Amniouel Soukaina, Yalamanchili Keertana, Sankararaman Sreenidhi, Jafri Mohsin Saleet
School of System Biology, George Mason University, Fairfax, VA 22030, USA.
School of Engineering, Brown University, Providence, RI 02912, USA.
BioMedInformatics. 2024 Jun;4(2):1396-1424. doi: 10.3390/biomedinformatics4020077. Epub 2024 May 22.
Ovarian cancer (OC) is the most lethal gynecological cancer in the United States. Among the different types of OC, serous ovarian cancer (SOC) stands out as the most prevalent. Transcriptomics techniques generate extensive gene expression data, yet only a few of these genes are relevant to clinical diagnosis.
Methods for feature selection (FS) address the challenges of high dimensionality in extensive datasets. This study proposes a computational framework that applies FS techniques to identify genes highly associated with platinum-based chemotherapy response on SOC patients. Using SOC datasets from the Gene Expression Omnibus (GEO) database, LASSO and varSelRF FS methods were employed. Machine learning classification algorithms such as random forest (RF) and support vector machine (SVM) were also used to evaluate the performance of the models.

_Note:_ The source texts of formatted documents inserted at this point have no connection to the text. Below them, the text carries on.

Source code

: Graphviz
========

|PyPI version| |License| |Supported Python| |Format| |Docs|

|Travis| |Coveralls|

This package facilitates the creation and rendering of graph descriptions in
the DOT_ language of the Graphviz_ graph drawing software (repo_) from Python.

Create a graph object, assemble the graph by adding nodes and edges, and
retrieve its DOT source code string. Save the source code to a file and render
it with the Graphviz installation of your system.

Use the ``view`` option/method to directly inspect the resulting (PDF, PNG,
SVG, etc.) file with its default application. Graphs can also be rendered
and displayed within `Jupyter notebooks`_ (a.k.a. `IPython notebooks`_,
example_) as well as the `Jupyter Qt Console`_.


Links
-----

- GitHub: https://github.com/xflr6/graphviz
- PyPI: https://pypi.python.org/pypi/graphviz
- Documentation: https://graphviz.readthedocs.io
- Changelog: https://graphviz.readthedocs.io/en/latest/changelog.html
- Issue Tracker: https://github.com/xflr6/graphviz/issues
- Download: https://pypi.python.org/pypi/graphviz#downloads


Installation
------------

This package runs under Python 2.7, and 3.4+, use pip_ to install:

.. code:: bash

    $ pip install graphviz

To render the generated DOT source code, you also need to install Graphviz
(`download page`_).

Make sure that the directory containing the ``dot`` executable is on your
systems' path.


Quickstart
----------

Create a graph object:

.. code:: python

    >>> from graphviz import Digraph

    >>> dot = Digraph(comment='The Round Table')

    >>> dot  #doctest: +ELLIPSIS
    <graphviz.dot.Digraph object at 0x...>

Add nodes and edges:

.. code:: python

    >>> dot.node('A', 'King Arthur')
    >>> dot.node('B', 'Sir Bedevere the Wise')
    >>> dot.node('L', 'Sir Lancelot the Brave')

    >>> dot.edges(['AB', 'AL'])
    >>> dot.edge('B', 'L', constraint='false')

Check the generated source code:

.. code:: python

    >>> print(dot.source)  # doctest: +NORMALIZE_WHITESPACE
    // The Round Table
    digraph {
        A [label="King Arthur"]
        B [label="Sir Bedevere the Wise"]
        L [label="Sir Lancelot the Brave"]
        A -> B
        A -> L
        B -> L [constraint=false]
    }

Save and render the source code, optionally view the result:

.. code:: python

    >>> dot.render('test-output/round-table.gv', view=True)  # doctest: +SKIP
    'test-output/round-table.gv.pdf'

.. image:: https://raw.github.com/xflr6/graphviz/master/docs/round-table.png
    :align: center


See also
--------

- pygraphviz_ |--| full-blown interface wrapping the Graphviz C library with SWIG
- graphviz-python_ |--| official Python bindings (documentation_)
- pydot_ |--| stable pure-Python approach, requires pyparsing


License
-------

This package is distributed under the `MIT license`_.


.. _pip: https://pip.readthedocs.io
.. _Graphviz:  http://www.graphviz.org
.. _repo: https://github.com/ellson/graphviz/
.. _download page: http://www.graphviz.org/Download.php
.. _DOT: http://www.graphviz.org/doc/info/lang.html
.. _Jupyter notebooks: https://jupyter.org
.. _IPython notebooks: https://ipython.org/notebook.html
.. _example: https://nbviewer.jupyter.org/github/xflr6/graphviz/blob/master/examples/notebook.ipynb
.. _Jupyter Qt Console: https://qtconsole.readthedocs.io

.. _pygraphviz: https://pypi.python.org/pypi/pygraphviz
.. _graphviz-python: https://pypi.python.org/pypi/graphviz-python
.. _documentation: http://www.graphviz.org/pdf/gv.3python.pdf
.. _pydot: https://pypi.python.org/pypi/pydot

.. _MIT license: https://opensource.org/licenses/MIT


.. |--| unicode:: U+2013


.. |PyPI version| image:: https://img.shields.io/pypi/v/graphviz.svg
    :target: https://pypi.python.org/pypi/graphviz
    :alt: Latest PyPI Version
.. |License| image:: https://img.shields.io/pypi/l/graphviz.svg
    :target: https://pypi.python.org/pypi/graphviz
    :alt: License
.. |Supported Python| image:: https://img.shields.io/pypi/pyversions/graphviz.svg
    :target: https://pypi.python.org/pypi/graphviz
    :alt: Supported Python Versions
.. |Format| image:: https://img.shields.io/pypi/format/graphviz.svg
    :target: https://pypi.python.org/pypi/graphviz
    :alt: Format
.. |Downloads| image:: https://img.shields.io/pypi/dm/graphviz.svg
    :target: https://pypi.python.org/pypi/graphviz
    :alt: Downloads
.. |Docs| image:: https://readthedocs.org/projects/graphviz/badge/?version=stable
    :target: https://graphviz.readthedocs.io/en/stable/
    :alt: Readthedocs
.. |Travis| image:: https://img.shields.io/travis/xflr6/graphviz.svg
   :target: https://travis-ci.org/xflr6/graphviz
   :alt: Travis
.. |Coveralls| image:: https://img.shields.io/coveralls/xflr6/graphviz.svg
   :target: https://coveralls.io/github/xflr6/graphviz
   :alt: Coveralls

The proposed framework has identified biomarkers panels with 9 and 10 genes that are highly correlated with platinum-paclitaxel and platinum-only response in SOC patients, respectively. The predictive models have been trained using the identified gene signatures and accuracy of above 90% was achieved.
In this study, we propose that applying multiple feature selection methods not only effectively reduces the number of identified biomarkers, enhancing their biological relevance, but also corroborates the efficacy of drug response prediction models in cancer treatment.
卵巢癌(OC)是美国致死率最高的妇科癌症。在不同类型的OC中,浆液性卵巢癌(SOC)最为常见。转录组学技术可生成大量基因表达数据,但其中只有少数基因与临床诊断相关。
特征选择(FS)方法应对了海量数据集中高维度的挑战。本研究提出了一个计算框架,该框架应用FS技术来识别与SOC患者铂类化疗反应高度相关的基因。使用来自基因表达综合数据库(GEO)的SOC数据集,采用了套索(LASSO)和变量选择随机森林(varSelRF)FS方法。还使用了随机森林(RF)和支持向量机(SVM)等机器学习分类算法来评估模型的性能。
所提出的框架分别识别出了与SOC患者铂类 - 紫杉醇和单纯铂类反应高度相关的含9个和10个基因的生物标志物组。已使用所识别的基因特征训练了预测模型,准确率达到了90%以上。
在本研究中,我们提出应用多种特征选择方法不仅能有效减少所识别生物标志物的数量,增强其生物学相关性,还能证实药物反应预测模型在癌症治疗中的有效性。